Aspiring to reach the top of Mont Ventoux, John suggested that we plan the attempt at the end of a three week tour in southern France, when we should be either exhausted or at the peak of our fitness. Unsure whether anyone had ever taken a recumbent tandem trike like ours up the mountain, which Lance Armstrong described as the worst mountain in the world, we decided that the disadvantage of its size and weight might be counteracted by our three wheels, which would mean we should not fall off, whatever else we did.
Because of the varying weather conditions that can be experienced at the top, we left three days to choose from at the end of our tour, and on our return consulted the tourist office in Sault for a weather forecast. The next day promised the best weather, so at 6.40 a.m. we set off, armed with plenty of water, fig biscuits and dried apricots, as well as extra clothing for cooler temperatures at the top, a spare tyre, inner tubes, tool kit and pump.
Taking the route from Sault means the longest ride, but also initially the less steep gradients, and the twenty kilometres to Chalet Reynard at the tree line passed without incident in the middle ring, although the road surfaces were dreadful. The Tour de France does not take this route, so there is no incentive to resurface the road. We were passed by few bikes, but half a dozen did zoom by wearing shirts of the Legion Etrangère, the Foreign Legion, which turns out to have a base nearby. The mainly French and Belgian cyclists who passed us on the road later were mainly on light sportif models with a tiny pump and inner tube in their back pocket, although we did see a few mountain bikes. We hoped that the sight of two English pensioners chatting together as they pedalled their tandem trike up the mountain did not detract from their own feelings of ‘sportive’ achievement. At least I wasn’t knitting.
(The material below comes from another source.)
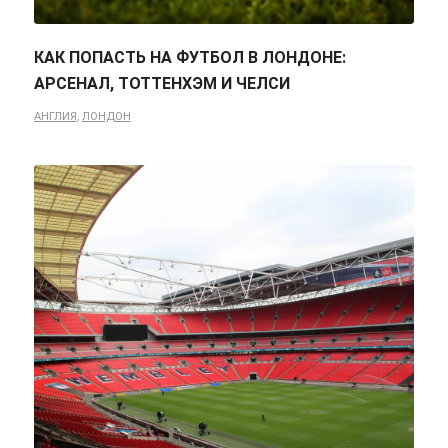
КАК ПОПАСТЬ НА ФУТБОЛ В ЛОНДОНЕ:
АРСЕНАЛ, ТОТТЕНХЭМ И ЧЕЛСИ
АНГЛИЯ
,
ЛОНДОН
At Chalet Reynard we paused for a coffee (but no pain au raisins to John’s distress) and watched as riders coming up from Bedoin, a steeper route, swung round the hairpin in front of us without stopping and then began to struggle as the gradient increased sharply. One Belgian man who came over to ask about the trike told us that his son was doing the mountain five times that day, once from each starting town – Sault, Bedoin and Malaucene - on his road bike and twice on mountain bike routes.
When we set off again, John engaged our small ring and we wound our way steadily up the 7% and 8% gradients and hairpin bends of the last six kilometres. The trike attracted many photos, as it always does, and when we stopped at one point to take in the view and a drink of water, a kind Dutchman took a photo of us on our camera. Even the final tight corner and steep pull up of a hundred metres to the summit ramp did not bring us down to our lowest gear of all, and we were agreeably surprised to find that we were not heaving for breath and pouring with sweat like some of the upright solo riders, especially those who had made the most difficult ascent from Malaucene on the other side of the mountain.
We welcomed offers to photo us both with the trike, succumbed to purchasing a pair of Mont Ventoux socks and hung around at the top for quite a while. But space is limited up there and having admired the spectacular 360 degree views, we felt we should set off down to make room for those still arriving every minute. It is a very popular ride indeed, and the support cars of Belgian and French families make the top a busy place.
Descending steep hairpins on the trike is an unnerving experience, and involves John hanging out to the side to keep the front nearside wheel on the road and me just hanging on tight to stay on board. It feels much faster than it really is, but looks spectacular. We were overtaken all the way down by solo cyclists pedalling as though they were in the Tour de France, although a few then stopped to take our photo before setting off again. There were still many cyclists of all ages plodding uphill on their way to the summit, and we felt very sorry for them as the heat increased steadily as we descended, taking in crêpes at the Chalet Reynard café en route.